:: Trecho exibido ::

O Vinho da vida

Segundo domingo do tempo comum (ano C). Ultrapassamos a metade do mês de janeiro. Devagar vamos adentrando o ano de 2022, construindo a nossa história de vida. Tomando pela mão o nosso existir, sendo protagonistas dos nossos sonhos reais. Caminhando com os pés no chão sagrado da vida, tendo nas mãos as rédeas da construção de um mundo para todos e todas. Façamos nós mesmos a nossa história e não deixemos que os outros a façam por nós. “Quem sabe faz a hora não espera acontecer” (Geraldo Vandré).

Domingo da alegria! Sejamos gratos a Deus pelo dom da vida! Saibamos agradecer por cada manhã, cada dia que o Senhor nos concede. Estamos vivos e esta é uma grande dádiva do Criador que nos possibilita encarar a vida de frente na convivência com os que caminham lado a lado conosco. Vivendo intensamente cada segundo em plenitude. Um dia de cada vez. O dia de ontem já se foi. O de amanhã está por vir. Que sejamos presença viva de nós mesmos, na gratuidade da convivência com o outro, saboreando cada instante. Que saibamos fazer da nossa vida aquilo que nos dizia Santo Agostinho (354 d.C., – 430 d.C.): “Viver sempre preparado para morrer, mas viver como se nunca fôssemos morrer”.

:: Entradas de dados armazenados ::
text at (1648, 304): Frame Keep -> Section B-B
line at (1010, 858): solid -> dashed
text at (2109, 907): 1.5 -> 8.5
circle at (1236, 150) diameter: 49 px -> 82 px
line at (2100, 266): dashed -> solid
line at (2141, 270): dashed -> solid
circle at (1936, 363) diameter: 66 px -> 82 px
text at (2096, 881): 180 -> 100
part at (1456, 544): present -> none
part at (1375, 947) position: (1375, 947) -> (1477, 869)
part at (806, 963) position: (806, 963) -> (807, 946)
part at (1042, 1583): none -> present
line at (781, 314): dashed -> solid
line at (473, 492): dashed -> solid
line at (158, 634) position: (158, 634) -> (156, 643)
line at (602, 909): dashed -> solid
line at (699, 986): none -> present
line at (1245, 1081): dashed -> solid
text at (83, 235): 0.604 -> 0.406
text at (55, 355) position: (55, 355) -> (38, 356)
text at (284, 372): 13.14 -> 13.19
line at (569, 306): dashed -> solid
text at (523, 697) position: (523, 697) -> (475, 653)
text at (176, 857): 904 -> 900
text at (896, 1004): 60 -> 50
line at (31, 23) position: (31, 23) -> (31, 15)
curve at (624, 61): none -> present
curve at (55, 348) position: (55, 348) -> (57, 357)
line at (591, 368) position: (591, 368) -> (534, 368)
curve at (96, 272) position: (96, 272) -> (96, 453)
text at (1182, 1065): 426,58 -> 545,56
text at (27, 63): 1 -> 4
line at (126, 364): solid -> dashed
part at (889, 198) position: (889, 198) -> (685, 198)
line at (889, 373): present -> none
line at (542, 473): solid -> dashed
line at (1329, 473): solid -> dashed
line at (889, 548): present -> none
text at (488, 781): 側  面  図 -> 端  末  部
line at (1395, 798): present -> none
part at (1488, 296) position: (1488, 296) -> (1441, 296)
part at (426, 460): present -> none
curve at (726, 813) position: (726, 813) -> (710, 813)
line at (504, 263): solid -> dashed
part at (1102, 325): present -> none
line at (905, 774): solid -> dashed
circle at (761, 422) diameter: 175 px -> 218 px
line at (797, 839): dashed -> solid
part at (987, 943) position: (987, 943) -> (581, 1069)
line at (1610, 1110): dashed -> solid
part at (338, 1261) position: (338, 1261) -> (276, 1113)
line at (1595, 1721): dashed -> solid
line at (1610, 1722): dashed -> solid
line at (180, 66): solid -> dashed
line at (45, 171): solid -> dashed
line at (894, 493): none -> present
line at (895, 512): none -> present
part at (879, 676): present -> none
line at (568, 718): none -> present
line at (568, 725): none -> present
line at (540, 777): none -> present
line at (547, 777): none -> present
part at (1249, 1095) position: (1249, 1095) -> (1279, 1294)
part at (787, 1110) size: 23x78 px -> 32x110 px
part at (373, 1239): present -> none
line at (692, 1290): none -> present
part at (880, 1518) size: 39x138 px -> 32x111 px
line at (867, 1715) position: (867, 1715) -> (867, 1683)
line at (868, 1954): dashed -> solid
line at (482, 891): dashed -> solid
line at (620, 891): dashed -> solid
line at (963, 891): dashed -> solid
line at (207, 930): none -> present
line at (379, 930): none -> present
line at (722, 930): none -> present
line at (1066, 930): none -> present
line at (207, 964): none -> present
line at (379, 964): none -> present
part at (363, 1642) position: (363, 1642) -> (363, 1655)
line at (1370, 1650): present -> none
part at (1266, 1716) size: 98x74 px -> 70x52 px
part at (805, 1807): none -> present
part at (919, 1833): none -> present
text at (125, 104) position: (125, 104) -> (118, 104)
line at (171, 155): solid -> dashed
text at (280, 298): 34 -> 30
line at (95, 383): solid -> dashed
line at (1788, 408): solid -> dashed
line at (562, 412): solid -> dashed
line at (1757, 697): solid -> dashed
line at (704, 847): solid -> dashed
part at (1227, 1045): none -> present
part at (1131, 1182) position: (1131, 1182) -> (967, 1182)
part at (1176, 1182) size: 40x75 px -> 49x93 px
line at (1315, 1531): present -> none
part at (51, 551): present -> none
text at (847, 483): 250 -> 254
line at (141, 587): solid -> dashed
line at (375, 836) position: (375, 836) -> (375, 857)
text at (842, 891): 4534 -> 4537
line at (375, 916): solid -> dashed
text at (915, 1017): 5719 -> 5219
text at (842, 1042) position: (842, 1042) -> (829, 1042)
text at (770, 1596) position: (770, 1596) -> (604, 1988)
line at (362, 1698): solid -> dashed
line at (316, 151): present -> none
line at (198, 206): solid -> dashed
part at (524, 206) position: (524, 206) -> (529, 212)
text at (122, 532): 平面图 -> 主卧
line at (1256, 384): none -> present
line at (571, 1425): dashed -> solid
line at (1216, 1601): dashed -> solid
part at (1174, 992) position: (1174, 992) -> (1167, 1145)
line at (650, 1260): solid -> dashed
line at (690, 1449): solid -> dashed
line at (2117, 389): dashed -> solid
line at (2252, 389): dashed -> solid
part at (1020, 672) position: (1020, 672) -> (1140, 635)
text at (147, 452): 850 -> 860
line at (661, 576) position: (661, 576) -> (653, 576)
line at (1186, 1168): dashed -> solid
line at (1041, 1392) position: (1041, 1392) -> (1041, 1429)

:: Enunciado ::
No trecho exibido, a quem é atribuída a frase "Quem sabe faz a hora não espera acontecer"?

:: Resposta do exercício ::
A Geraldo Vandré.